[Work request]
Scan the listing for the word "lines", and copy out each line where it is found.

+++ Provided records

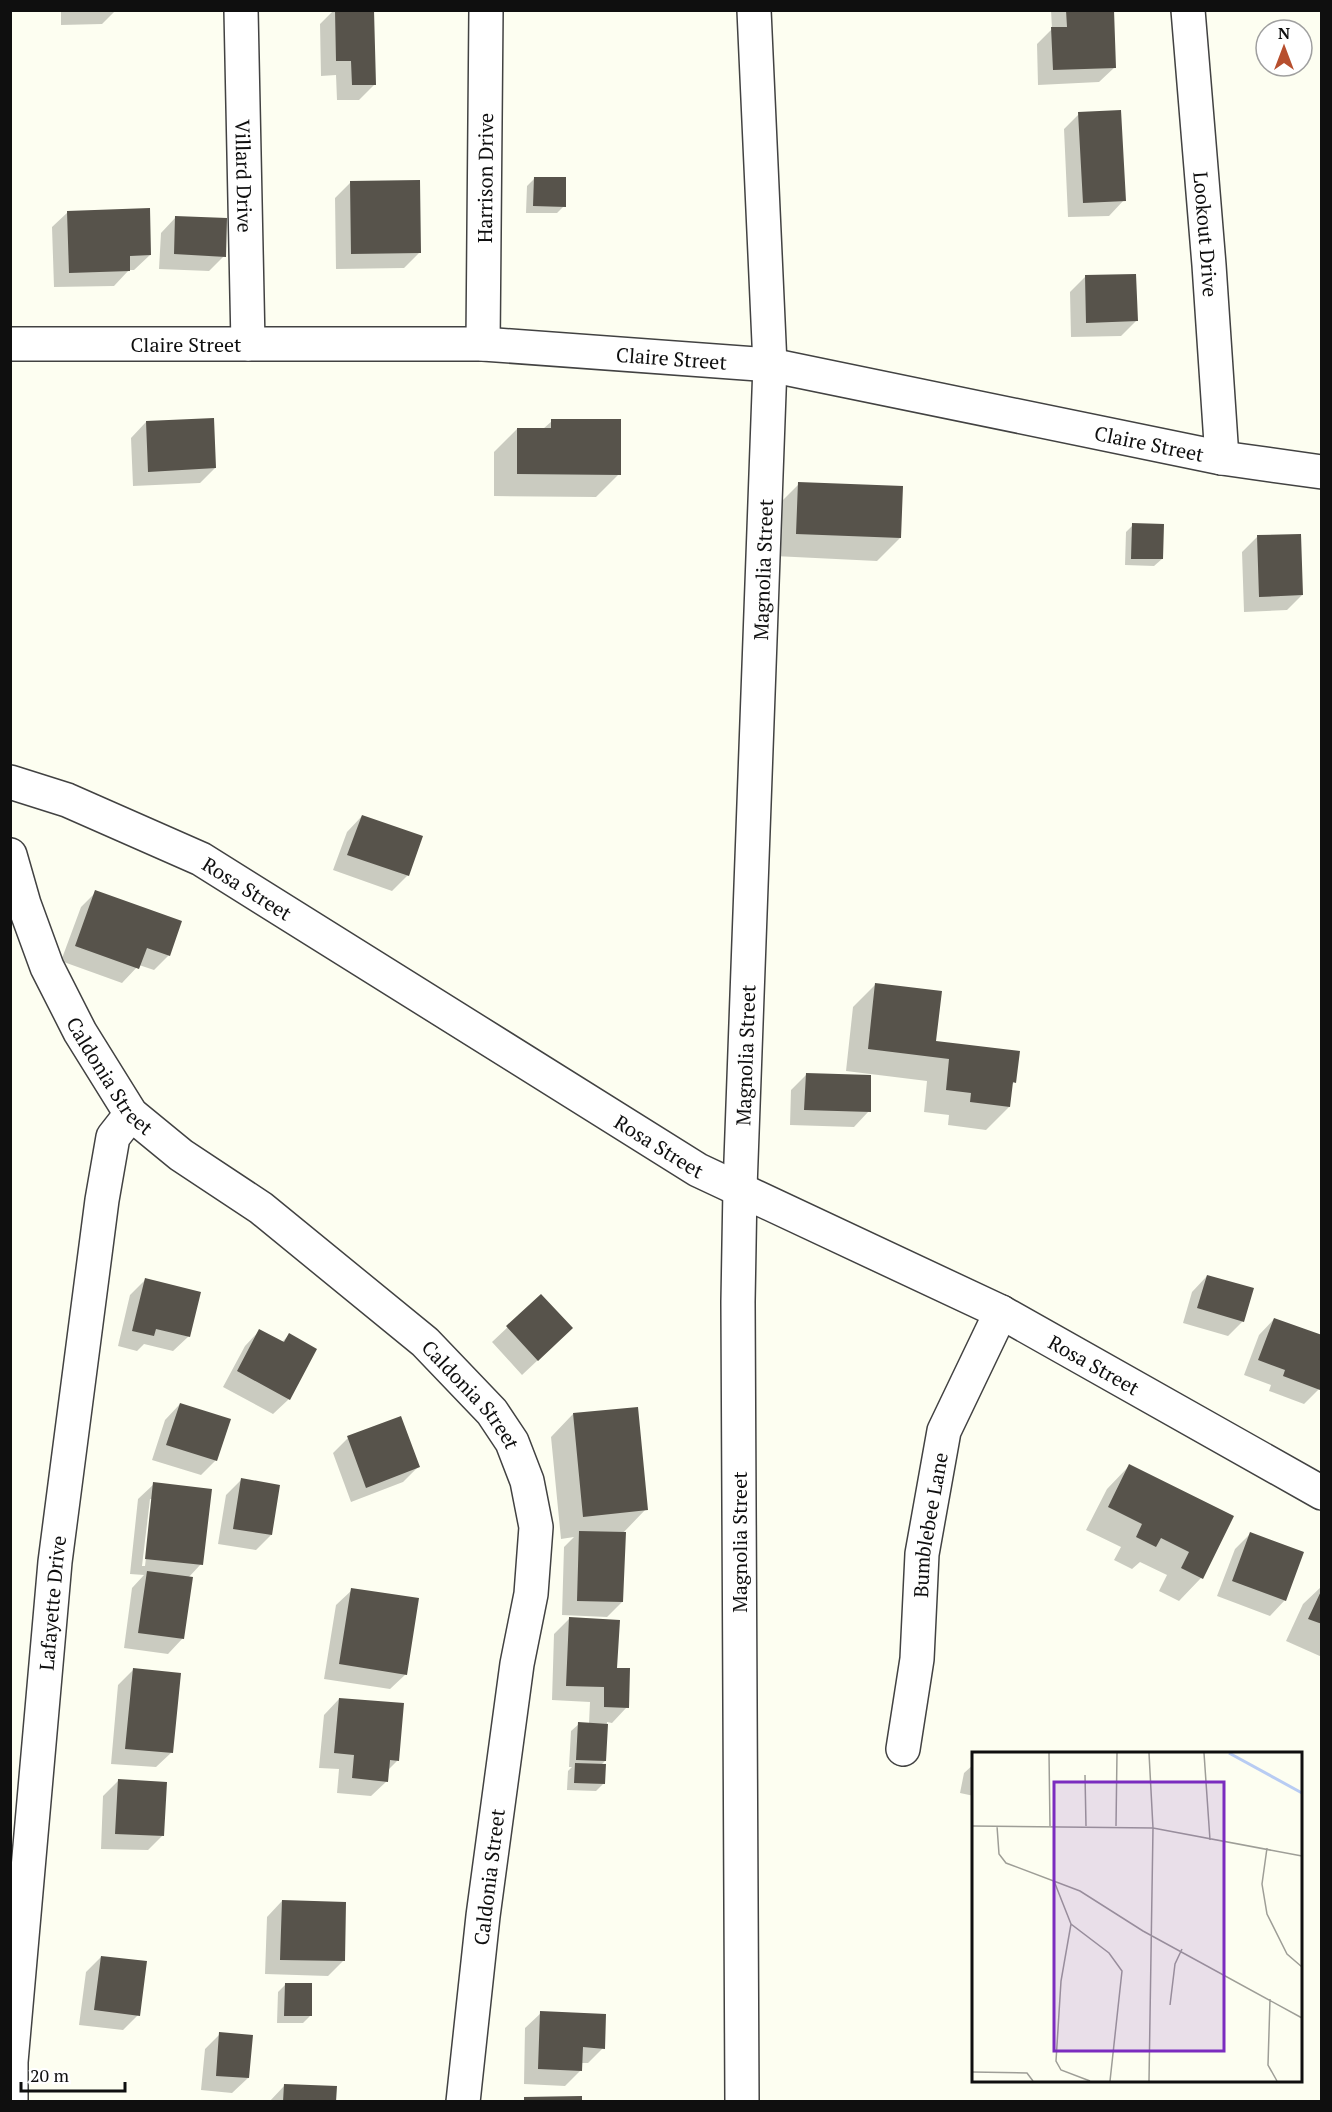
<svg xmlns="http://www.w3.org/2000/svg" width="1332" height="2112" font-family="'PT Serif',serif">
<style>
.shadow{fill:#0003;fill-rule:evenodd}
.building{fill:#57534b}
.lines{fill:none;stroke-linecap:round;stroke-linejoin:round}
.street-casing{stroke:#424242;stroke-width:36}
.street{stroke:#fff;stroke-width:33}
.labels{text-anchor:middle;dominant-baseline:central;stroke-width:6;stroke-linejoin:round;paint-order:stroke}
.street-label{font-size:20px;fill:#0f0f0f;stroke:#fff}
.inset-river{fill:none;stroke:#b8ccf3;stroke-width:3}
.inset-road{fill:none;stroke:#9e9e97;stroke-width:1.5}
.view{fill:#7b2cbf;fill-opacity:0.15;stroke:#7b2cbf;stroke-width:3}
.inset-edge{fill:none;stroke:#0f0f0f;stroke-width:3}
</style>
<rect width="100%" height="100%" fill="#fdfef1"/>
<path class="shadow" d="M 61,10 L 116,10 L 102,24 L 61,25 Z
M 334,10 L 373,10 L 375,84 L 359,100 L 337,100 L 336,75 L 321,76 L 320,24 Z
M 1051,10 L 1113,10 L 1115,67 L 1099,82 L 1038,85 L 1037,44 L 1052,29 Z
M 1079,114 L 1124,200 L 1109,216 L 1068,217 L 1064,129 Z
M 534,179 L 564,206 L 557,213 L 526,213 L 527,186 Z
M 350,183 L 419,253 L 404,268 L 336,269 L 335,198 Z
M 68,212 L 150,255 L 134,270 L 129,270 L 114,286 L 54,287 L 52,227 Z
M 176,217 L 224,256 L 209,271 L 159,269 L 161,233 Z
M 1086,276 L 1136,321 L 1121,336 L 1071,337 L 1070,292 Z
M 552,421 L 619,474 L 596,497 L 494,496 L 494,452 L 517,429 L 543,429 Z
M 146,422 L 215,468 L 200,483 L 133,486 L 131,438 Z
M 799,484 L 900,538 L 877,561 L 774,556 L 776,507 Z
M 1133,525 L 1162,559 L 1154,566 L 1125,565 L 1126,532 Z
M 1257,537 L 1302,595 L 1287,610 L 1244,612 L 1242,552 Z
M 362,816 L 408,875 L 392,891 L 333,870 L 347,832 Z
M 96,892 L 169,955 L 154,970 L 139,965 L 122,983 L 61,961 L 81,907 Z
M 876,984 L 934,1042 L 1015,1082 L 1011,1085 L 1009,1107 L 986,1130 L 948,1125 L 949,1115 L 924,1112 L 927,1081 L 846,1071 L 853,1007 Z
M 806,1075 L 869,1111 L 854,1127 L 790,1125 L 791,1090 Z
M 1207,1276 L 1243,1321 L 1228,1336 L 1183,1323 L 1192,1292 Z
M 145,1280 L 189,1336 L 173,1351 L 144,1344 L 137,1351 L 118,1346 L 130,1295 Z
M 541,1296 L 556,1343 L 522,1375 L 492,1342 Z
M 1274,1319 L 1322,1337 L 1322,1383 L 1319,1389 L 1304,1404 L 1269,1391 L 1271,1385 L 1244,1375 L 1259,1335 Z
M 260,1330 L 282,1342 L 289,1335 L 289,1399 L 273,1414 L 223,1387 L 245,1346 Z
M 180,1404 L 216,1460 L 201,1475 L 152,1460 L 165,1420 Z
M 573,1414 L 646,1509 L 622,1534 L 622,1602 L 607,1617 L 562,1615 L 564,1547 L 574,1537 L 561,1539 L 551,1437 Z
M 348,1438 L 418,1467 L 403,1482 L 351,1502 L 333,1453 Z
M 1129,1466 L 1232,1517 L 1201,1578 L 1179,1601 L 1159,1591 L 1167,1575 L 1140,1562 L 1132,1569 L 1114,1560 L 1121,1547 L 1086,1530 L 1107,1489 Z
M 241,1480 L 271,1535 L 256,1550 L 218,1544 L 226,1495 Z
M 154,1484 L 201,1564 L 188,1578 L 183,1638 L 168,1654 L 124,1648 L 132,1588 L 144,1575 L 130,1574 L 138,1499 ZM 150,1499 L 153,1499 L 145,1566 L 142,1566 Z
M 1250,1534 L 1285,1600 L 1270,1616 L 1217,1596 L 1235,1549 Z
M 1322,1586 L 1322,1657 L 1286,1641 L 1303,1604 Z
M 352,1590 L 406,1674 L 390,1689 L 324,1679 L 336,1605 Z
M 569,1619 L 616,1669 L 627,1707 L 612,1723 L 607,1722 L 605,1761 L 600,1766 L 603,1784 L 596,1791 L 567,1790 L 568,1771 L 572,1767 L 569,1767 L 571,1731 L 579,1724 L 589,1724 L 590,1702 L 552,1700 L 554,1634 Z
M 133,1670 L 172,1752 L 156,1767 L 111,1764 L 118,1685 Z
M 339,1699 L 397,1761 L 387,1771 L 387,1781 L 371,1796 L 337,1793 L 339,1769 L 319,1768 L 324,1715 Z
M 974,1764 L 974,1796 L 960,1793 L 964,1773 Z
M 118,1781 L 163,1835 L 148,1850 L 101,1849 L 103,1796 Z
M 282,1901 L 343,1961 L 328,1976 L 265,1974 L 267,1917 Z
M 101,1957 L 138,2015 L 123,2030 L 79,2025 L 86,1972 Z
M 285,1985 L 310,2016 L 303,2023 L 277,2023 L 278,1992 Z
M 541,2013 L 603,2048 L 588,2063 L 581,2063 L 581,2070 L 565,2086 L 524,2084 L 525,2028 Z
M 220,2034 L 248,2078 L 232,2093 L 201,2090 L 205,2049 Z
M 285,2085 L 335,2102 L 269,2102 Z"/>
<path class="building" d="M 335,10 L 374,10 L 376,85 L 352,85 L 351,61 L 336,61 Z
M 1066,10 L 1114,10 L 1116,68 L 1053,70 L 1051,27 L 1067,27 Z
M 1121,110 L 1126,201 L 1083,203 L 1078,112 Z
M 534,177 L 566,177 L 566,207 L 533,206 Z
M 420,180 L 421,253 L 351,254 L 350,181 Z
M 150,208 L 151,255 L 130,256 L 130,271 L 69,273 L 67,211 Z
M 175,216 L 227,218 L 226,257 L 174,254 Z
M 1136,274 L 1138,321 L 1086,323 L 1085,275 Z
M 214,418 L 216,468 L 148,472 L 146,421 Z
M 551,419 L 621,419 L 621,475 L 517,474 L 517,428 L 551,428 Z
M 798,482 L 903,486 L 901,538 L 796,534 Z
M 1132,523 L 1164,524 L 1163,559 L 1131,559 Z
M 1301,534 L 1303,595 L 1259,597 L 1257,535 Z
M 362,815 L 423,836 L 409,876 L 347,855 Z
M 95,890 L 182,921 L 170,956 L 147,948 L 139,969 L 75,946 Z
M 875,983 L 942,991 L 936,1041 L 1020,1051 L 1016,1083 L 1013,1082 L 1010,1107 L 970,1102 L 971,1093 L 946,1090 L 949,1059 L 868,1049 Z
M 806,1073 L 871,1075 L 871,1112 L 804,1110 Z
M 1207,1275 L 1254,1288 L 1244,1322 L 1197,1308 Z
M 145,1278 L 201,1292 L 190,1337 L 156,1329 L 154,1336 L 132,1331 Z
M 541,1294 L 573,1328 L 538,1361 L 506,1326 Z
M 1274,1318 L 1322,1335 L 1320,1390 L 1283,1376 L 1285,1370 L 1258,1360 Z
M 259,1329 L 284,1342 L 289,1333 L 317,1349 L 290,1400 L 237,1371 Z
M 180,1403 L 231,1419 L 217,1461 L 166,1445 Z
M 638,1407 L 648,1510 L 583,1517 L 573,1413 Z
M 401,1416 L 420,1467 L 366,1488 L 347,1436 Z
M 1129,1464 L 1234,1516 L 1203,1579 L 1181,1568 L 1189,1552 L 1161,1538 L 1156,1547 L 1136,1537 L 1142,1524 L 1108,1507 Z
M 241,1478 L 280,1485 L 272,1535 L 233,1529 Z
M 153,1482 L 212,1489 L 203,1565 L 145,1559 Z
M 579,1531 L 626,1532 L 623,1602 L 577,1601 Z
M 1250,1532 L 1304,1552 L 1286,1601 L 1232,1581 Z
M 147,1571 L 193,1577 L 184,1639 L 138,1633 Z
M 351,1588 L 419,1598 L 407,1675 L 339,1664 Z
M 1322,1589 L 1322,1624 L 1308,1619 Z
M 569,1617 L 620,1620 L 617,1668 L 630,1668 L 629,1708 L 604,1707 L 604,1687 L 566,1686 Z
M 133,1668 L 181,1673 L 173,1753 L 125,1749 Z
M 339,1698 L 404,1703 L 399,1761 L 390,1760 L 388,1782 L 352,1778 L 354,1755 L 334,1753 Z
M 578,1722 L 608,1724 L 606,1761 L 576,1760 Z
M 575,1763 L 606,1764 L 605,1784 L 574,1783 Z
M 118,1779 L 167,1782 L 164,1836 L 115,1834 Z
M 282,1900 L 346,1902 L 345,1961 L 280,1960 Z
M 101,1956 L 147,1961 L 140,2016 L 94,2010 Z
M 285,1983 L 312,1983 L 312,2016 L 284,2016 Z
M 540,2011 L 606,2014 L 605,2049 L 583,2047 L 582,2071 L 538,2069 Z
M 219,2032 L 253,2035 L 249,2078 L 216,2076 Z
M 284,2084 L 337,2086 L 336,2102 L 283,2102 Z
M 582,2096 L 582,2102 L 524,2102 L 524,2097 Z"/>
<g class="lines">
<defs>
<g id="street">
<path id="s1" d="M 241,10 L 248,344"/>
<path id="s2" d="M 1188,10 L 1209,265 L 1222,458"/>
<path id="s3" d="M 10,344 L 483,344 L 770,365 L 1222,458 L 1322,472"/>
<path id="s4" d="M 483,344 L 486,10"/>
<path id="s5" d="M 10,782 L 67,800 L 201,859 L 698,1170 L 1001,1312 L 1322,1493"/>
<path id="s6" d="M 10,855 L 24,904 L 47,967 L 80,1032 L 131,1114 L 181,1155 L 261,1208 L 425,1342 L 492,1412 L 512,1442 L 527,1481 L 536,1527 L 531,1594 L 517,1664 L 483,1916 L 463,2102"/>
<path id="s7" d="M 903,1749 L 917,1659 L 922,1554 L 944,1431 L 1001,1312"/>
<path id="s8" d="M 11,2102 L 11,2062 L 55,1562 L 102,1200 L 113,1137 L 131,1114"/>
<path id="s9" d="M 742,2102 L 738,1302 L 740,1188 L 770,365 L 754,10"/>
</g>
</defs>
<use href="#street" class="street-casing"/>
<use href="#street" class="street"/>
</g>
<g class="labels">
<g class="street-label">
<text stroke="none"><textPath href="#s1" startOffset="166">Villard Drive</textPath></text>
<text stroke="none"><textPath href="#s4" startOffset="166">Harrison Drive</textPath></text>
<text stroke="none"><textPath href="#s2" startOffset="225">Lookout Drive</textPath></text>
<text stroke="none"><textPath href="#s3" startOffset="176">Claire Street</textPath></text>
<text stroke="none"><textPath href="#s3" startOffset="662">Claire Street</textPath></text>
<text stroke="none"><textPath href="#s3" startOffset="1148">Claire Street</textPath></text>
<text stroke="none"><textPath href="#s9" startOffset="1533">Magnolia Street</textPath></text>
<text stroke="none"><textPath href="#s5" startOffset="261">Rosa Street</textPath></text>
<text stroke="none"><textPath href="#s9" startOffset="1047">Magnolia Street</textPath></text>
<text stroke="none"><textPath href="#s6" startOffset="244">Caldonia Street</textPath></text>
<text stroke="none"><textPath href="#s5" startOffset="747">Rosa Street</textPath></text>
<text stroke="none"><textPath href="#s5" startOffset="1234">Rosa Street</textPath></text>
<text stroke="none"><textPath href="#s6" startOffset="730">Caldonia Street</textPath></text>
<text stroke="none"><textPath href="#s7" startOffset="226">Bumblebee Lane</textPath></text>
<text transform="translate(739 1542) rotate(-90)">Magnolia Street</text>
<text stroke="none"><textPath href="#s8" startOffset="501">Lafayette Drive</textPath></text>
<text transform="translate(489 1877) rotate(-83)">Caldonia Street</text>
</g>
</g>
<g transform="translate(972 1752)">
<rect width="330" height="330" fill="#fdfef1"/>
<path class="inset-river" d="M 257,1 L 330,41"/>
<path class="inset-road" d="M 77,1 L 78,74M 177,1 L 181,76 L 177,329M 232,1 L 238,88M 113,23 L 114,74M 0,74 L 181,76 L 330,104M 25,74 L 27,102 L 34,111 L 108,139 L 171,179 L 330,266M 144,74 L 145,1M 295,96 L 290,132 L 295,162 L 315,202 L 330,215M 82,129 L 99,172 L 137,201 L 150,219 L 138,329M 99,172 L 89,229 L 84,309 L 89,318 L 118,329M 298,247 L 296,313 L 305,329M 198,253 L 203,212 L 210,197M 0,320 L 55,321 L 61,329"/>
<path class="view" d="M 82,30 L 252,30 L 252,299 L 82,299 Z"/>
<rect width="330" height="330" class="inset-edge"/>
</g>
<rect width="1332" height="2112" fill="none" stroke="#0f0f0f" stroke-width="24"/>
<g transform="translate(1284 48)"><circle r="28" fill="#ffffff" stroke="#9f9f9f" stroke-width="1.5"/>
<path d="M0-4.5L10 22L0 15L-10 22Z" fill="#b74f2e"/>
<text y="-9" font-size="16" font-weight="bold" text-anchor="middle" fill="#0f0f0f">N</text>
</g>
<path d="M21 2082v9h104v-9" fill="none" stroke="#0f0f0f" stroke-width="3"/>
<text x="30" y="2082" font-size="18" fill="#0f0f0f" stroke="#ffffff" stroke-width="4.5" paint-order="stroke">20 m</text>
</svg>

++++++

[Your solution]
.lines{fill:none;stroke-linecap:round;stroke-linejoin:round}
<g class="lines">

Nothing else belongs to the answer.